### Task A
Reproduce the listing word for word, beginning with its first line and stopping after the line that contains "All rights reserved.". Omit the pictures from your answer.

At the hill of l’Orange, again the dead…
It is an odor of death that has pursued me throughout the ruins.
The odor of forty thousand dead!
We have passed near the theater. Not without a certain emotion did I contemplate the incinerated ruins. Our friends of Saint-Pierre had proposed to make a great ceremony in honor of Schœlcher.
19
* This passage is a little cryptic. The reason for “something”, I interpret, is that the name they gave the white flower is a play on perce-neige, the French name for the snowdrop (galanthus). Their feeling may have been a sort of wistful humor, but Hess was reluctant to report that they laughed at this moment. Further significances could have come to their minds: the snowdrop is a traditional Candlemas offering, and generally associated with the Virgin. The Républic française called its fifth month, a period in January, Pluviôse, and a day of this month was called “perce-neige“.
In honor of which, a bonus:
Spleen I.
Charles Baudelaire
Pluviôse, irrité contre la ville entière,
De son urne à grands flots verse un froid ténébreux
Aux pâles habitants du voisin cimetière
Et la mortalité sur les faubourgs brumeux.

### Provided data

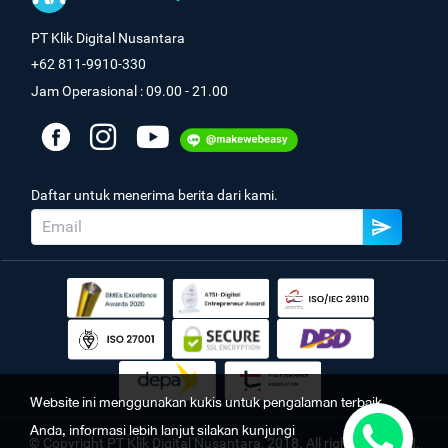
PT Klik Digital Nusantara
+62 811-9910-330
Jam Operasional : 09.00 - 21.00
Daftar untuk menerima berita dari kami.
Website ini menggunakan kukis untuk pengalaman terbaik
Anda, informasi lebih lanjut silakan kunjungi
© Copyright PT Klik Digital Nusantara, 2018. All rights reserved.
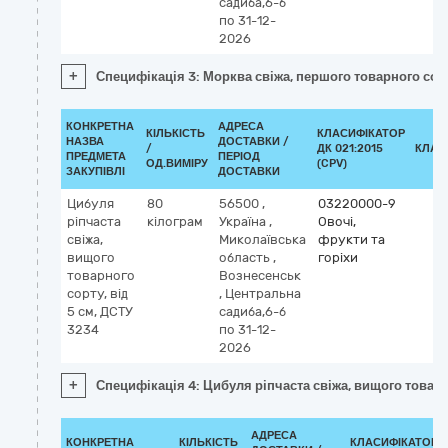
садиба,6-б
по 31-12-
2026
+
Специфікація 3: Морква свіжа, першого товарного сор
КОНКРЕТНА
АДРЕСА
КІЛЬКІСТЬ
КЛАСИФІКАТОР
НАЗВА
ДОСТАВКИ /
/
ДК 021:2015
КЛАС
ПРЕДМЕТА
ПЕРІОД
ОД.ВИМІРУ
(CPV)
ЗАКУПІВЛІ
ДОСТАВКИ
Цибуля
80
56500
,
03220000-9
ріпчаста
кілограм
Україна
,
Овочі,
свіжа,
Миколаївська
фрукти та
вищого
область
,
горіхи
товарного
Вознесенськ
сорту, від
,
Центральна
5 см, ДСТУ
садиба,6-б
3234
по 31-12-
2026
+
Специфікація 4: Цибуля ріпчаста свіжа, вищого товарн
АДРЕСА
КОНКРЕТНА
КІЛЬКІСТЬ
КЛАСИФІКАТОР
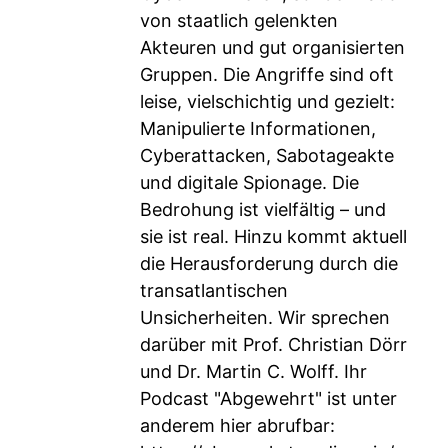
von staatlich gelenkten
Akteuren und gut organisierten
Gruppen. Die Angriffe sind oft
leise, vielschichtig und gezielt:
Manipulierte Informationen,
Cyberattacken, Sabotageakte
und digitale Spionage. Die
Bedrohung ist vielfältig – und
sie ist real. Hinzu kommt aktuell
die Herausforderung durch die
transatlantischen
Unsicherheiten. Wir sprechen
darüber mit Prof. Christian Dörr
und Dr. Martin C. Wolff. Ihr
Podcast "Abgewehrt" ist unter
anderem hier abrufbar:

### Task B
In the passage on the ruins, rewrite the paragraph beginning "We have passed near the theater" as a short list that keeps its main facts.

### Task answer A
PT Klik Digital Nusantara
+62 811-9910-330
Jam Operasional : 09.00 - 21.00
Daftar untuk menerima berita dari kami.
Website ini menggunakan kukis untuk pengalaman terbaik
Anda, informasi lebih lanjut silakan kunjungi
© Copyright PT Klik Digital Nusantara, 2018. All rights reserved.

### Task answer B
- The group passed near the theater.
- The narrator looked at its incinerated ruins with some emotion.
- Friends from Saint-Pierre had proposed holding a great ceremony in honor of Schœlcher.